Our Court has recently reviewed the unequivocal medical testimony rule in Philadelphia College of Osteopathic Medicine v. Workmen's Compensation Appeal Board (Lucas), 77 Pa. Commonwealth Ct. 202, 206, 465 A.2d 132, 135 (1983), by holding that "as to facts which a claimant must prove by medical evidence, it is sufficient that his medical expert, after providing a foundation, testify that in his professional opinion or that he believes or that he thinks the facts exist."

We have also held that the fact finder must determine from the entire medical testimony whether or not the Claimant's burden has been met, rather than from selected portions thereof. Bardo v. Workmen's Compensation Appeal Board, 62 Pa. Commonwealth Ct. 497, 437 A.2d 456 (1981). Whether or not medical evidence is equivocal or unequivocal requires a determination of its competency, not its credibility,

[ 86 Pa. Commw. Page 205]

    and our duty is to review the record to determine whether the medical evidence was unequivocal and the referee's disregard of it improper. Roeberg Enterprise, Inc. v. Workmen's Compensation Appeal Board, 42 Pa. Commonwealth Ct. 308, 400 A.2d 911 (1979).

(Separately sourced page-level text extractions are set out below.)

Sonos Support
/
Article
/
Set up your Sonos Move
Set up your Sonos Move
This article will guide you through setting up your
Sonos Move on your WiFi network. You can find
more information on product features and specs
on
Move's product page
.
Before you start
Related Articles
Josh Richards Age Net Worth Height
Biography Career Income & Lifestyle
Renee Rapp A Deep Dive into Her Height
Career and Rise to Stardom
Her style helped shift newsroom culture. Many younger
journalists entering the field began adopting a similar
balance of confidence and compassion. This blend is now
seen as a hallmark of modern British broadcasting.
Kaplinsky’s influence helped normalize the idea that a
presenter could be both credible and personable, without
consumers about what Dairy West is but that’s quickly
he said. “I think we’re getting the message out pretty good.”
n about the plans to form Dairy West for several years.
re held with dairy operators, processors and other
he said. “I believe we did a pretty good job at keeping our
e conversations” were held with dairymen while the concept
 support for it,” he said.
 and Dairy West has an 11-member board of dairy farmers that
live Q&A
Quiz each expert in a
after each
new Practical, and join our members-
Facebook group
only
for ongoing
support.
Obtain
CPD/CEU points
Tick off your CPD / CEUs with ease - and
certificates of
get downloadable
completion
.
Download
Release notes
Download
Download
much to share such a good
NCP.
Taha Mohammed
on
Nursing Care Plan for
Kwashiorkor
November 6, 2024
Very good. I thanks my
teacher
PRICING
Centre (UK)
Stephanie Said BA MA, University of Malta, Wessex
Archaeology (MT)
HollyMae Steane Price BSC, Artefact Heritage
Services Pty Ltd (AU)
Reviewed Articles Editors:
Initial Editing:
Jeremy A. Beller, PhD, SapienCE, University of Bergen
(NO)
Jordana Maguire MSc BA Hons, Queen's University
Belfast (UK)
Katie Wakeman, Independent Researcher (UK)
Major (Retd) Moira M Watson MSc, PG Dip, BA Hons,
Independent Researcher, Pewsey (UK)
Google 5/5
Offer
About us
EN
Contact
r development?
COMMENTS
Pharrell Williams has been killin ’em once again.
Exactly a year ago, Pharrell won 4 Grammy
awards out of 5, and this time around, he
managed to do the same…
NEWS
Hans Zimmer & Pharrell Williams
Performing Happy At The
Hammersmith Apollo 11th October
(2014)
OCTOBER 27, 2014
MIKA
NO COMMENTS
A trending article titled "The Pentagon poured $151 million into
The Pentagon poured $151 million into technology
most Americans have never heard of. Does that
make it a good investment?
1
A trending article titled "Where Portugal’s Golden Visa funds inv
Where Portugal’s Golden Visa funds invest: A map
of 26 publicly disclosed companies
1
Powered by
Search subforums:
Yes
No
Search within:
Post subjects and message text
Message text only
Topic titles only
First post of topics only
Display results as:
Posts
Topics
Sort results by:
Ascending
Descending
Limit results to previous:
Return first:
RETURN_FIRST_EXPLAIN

In light of that guidance from our previous cases, our conclusion is that Dr. Jackson's testimony viewed as a whole, is sufficient to sustain Claimant's burden and that the referee and the Board capriciously disregarded it. Dr. Jackson was testifying from a history he had personally recorded and from treatment he personally administered. The gist of his testimony is that the Decedent was an accident waiting to happen. There was ample evidence to support the doctor's conclusion that the Decedent was under constant stress which was job related. Even though the Employer gave the Claimant a less stressful job following his first lay-off due to heart and hypertension problems, the Claimant not only insisted upon working full time but also worked overtime just prior to his fatal attack. The doctor's testimony was positive regarding the fact that the Decedent died from a heart attack and that there was enough work-related stress to be a very significant factor in the myocardial infarction. There is a fine line, indeed almost indistinguishable at times, between clearly unequivocal medical testimony and medical testimony which is couched in less than positive terms because the witness is unable to rule out all other factors with reasonable medical certainty when expressing a medical opinion. The language focused upon by the referee does not in this case render the doctor's testimony equivocal because medical science is not capable of absolute certainty in all matters and some opinions necessarily must be judgmental.

[ 86 Pa. Commw. Page 206]

Under the facts and circumstances of this case, where the Decedent reported to the company nurse upon arriving at work and died at work shortly after in the midst of a telephone call related to his employment, with a history of serious physical problems related in the physician's opinion to the Decedent's stressful work atmosphere, we believe Dr. Jackson's deposition is adequate to satisfy the test of unequivocal medical evidence in support of the Claimant's claim and the referee's failure to recognize it as such is capricious disregard of competent evidence.

Order reversed.


The order of the Workmen's Compensation Appeal Board dated December 1, 1983 and entered to Docket No. A-84822, is reversed.